Katherine, our first Governor Phillip scholar, emigrated from China to Australia with her parents at the age of 8.  She attended Presbyterian Ladies’ College, Sydney.  She was an adjudicator on the high school debate circuit and was involved in Sydney University Law Society’s Juvenile Justice mentoring Program which was designed to offer young students the opportunity to mentor young residents at juvenile centres.  Katherine chose to study abroad at Chicago University. She completed a double-major in economics and political science, graduating as a Student Marshall with honours in political science.   This distinction, created in 1895, is bestowed by the President of the University on the basis of a student’s academic performance and their involvement in and contribution to the campus community.
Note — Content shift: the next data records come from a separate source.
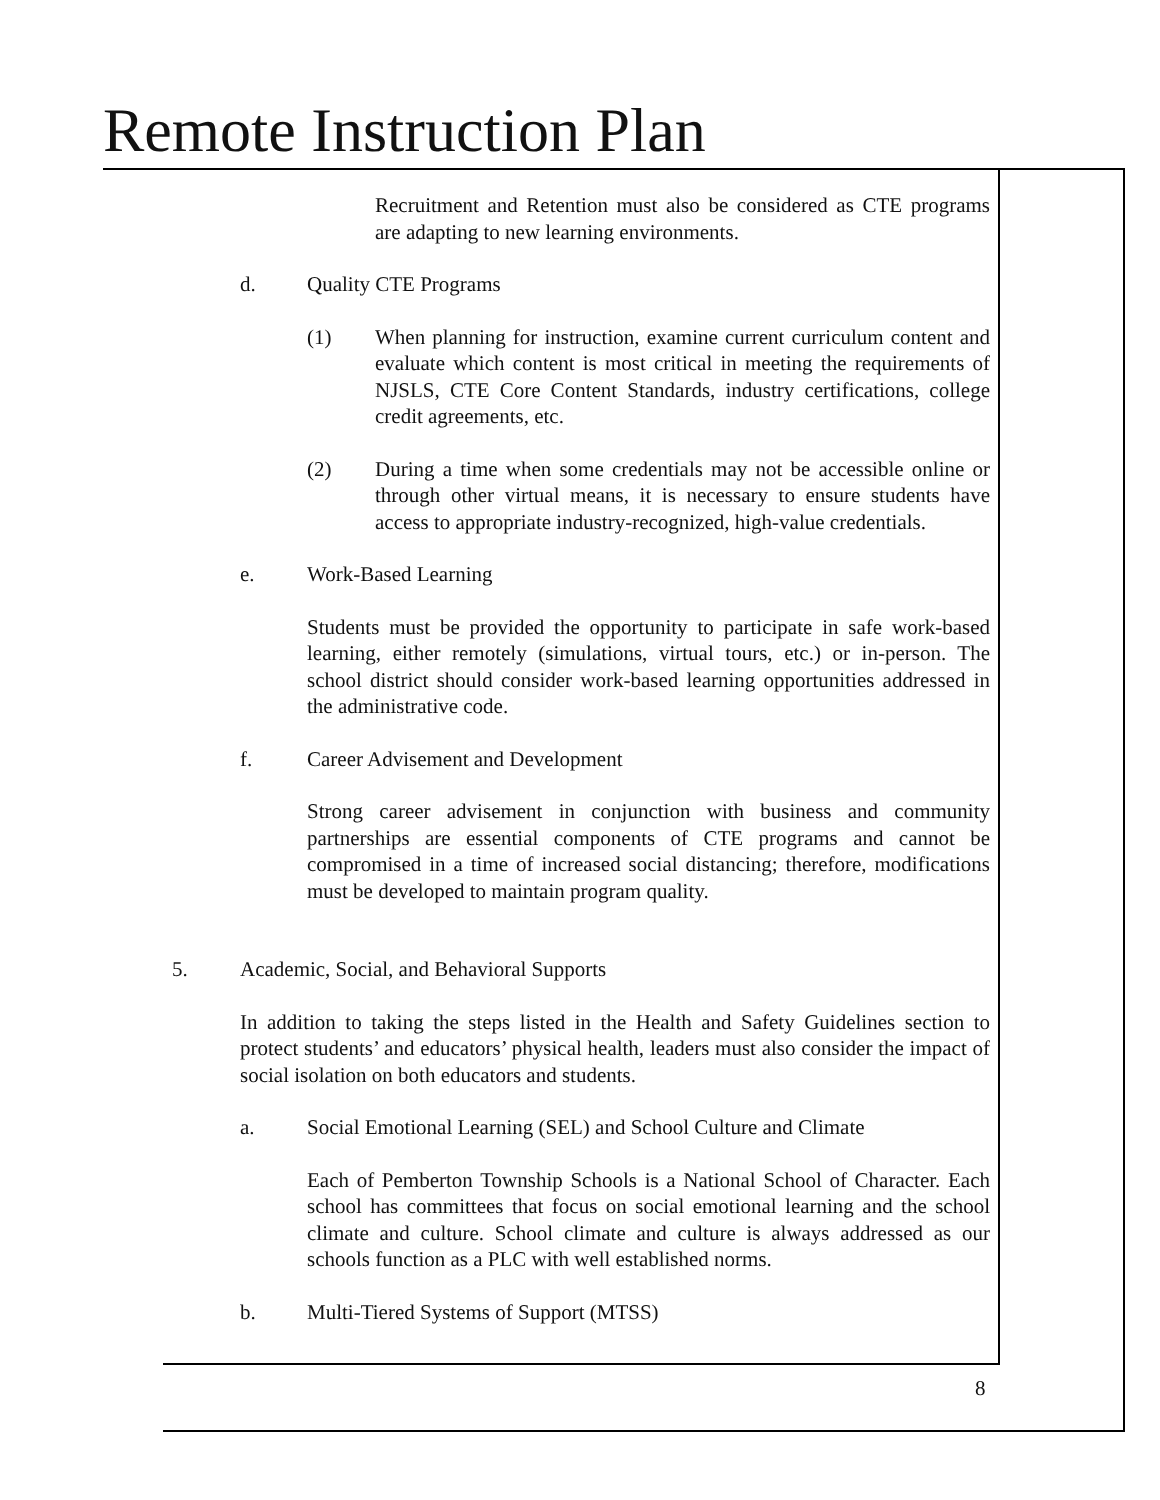Remote Instruction Plan
Recruitment and Retention must also be considered as CTE programs are adapting to new learning environments.
d. Quality CTE Programs
(1) When planning for instruction, examine current curriculum content and evaluate which content is most critical in meeting the requirements of NJSLS, CTE Core Content Standards, industry certifications, college credit agreements, etc.
(2) During a time when some credentials may not be accessible online or through other virtual means, it is necessary to ensure students have access to appropriate industry-recognized, high-value credentials.
e. Work-Based Learning
Students must be provided the opportunity to participate in safe work-based learning, either remotely (simulations, virtual tours, etc.) or in-person. The school district should consider work-based learning opportunities addressed in the administrative code.
f. Career Advisement and Development
Strong career advisement in conjunction with business and community partnerships are essential components of CTE programs and cannot be compromised in a time of increased social distancing; therefore, modifications must be developed to maintain program quality.
5. Academic, Social, and Behavioral Supports
In addition to taking the steps listed in the Health and Safety Guidelines section to protect students’ and educators’ physical health, leaders must also consider the impact of social isolation on both educators and students.
a. Social Emotional Learning (SEL) and School Culture and Climate
Each of Pemberton Township Schools is a National School of Character. Each school has committees that focus on social emotional learning and the school climate and culture. School climate and culture is always addressed as our schools function as a PLC with well established norms.
b. Multi-Tiered Systems of Support (MTSS)
8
Katherine is interested in international law and intergovernmental arbitration and has interned for the International Criminal Court in the Hague.  In her free time, she was involved in student government, and occasionally writes on fashion and culture.  Katherine will be pursuing an MPhil in Political Theory at Oxford and hopes to develop her understanding of transnational legal structures, and the moral obligations of international actors.

Katherine’s M Phil thesis will focus on the way in which the moral principles are reflected in transnational institutions despite manifest difficulties in international context. This most appropriately reflects Arthur Phillip’s own humane concerns for the ethical underpinnings of governance and law at the very foundation of modern Australia, at the farthest corner of the earth.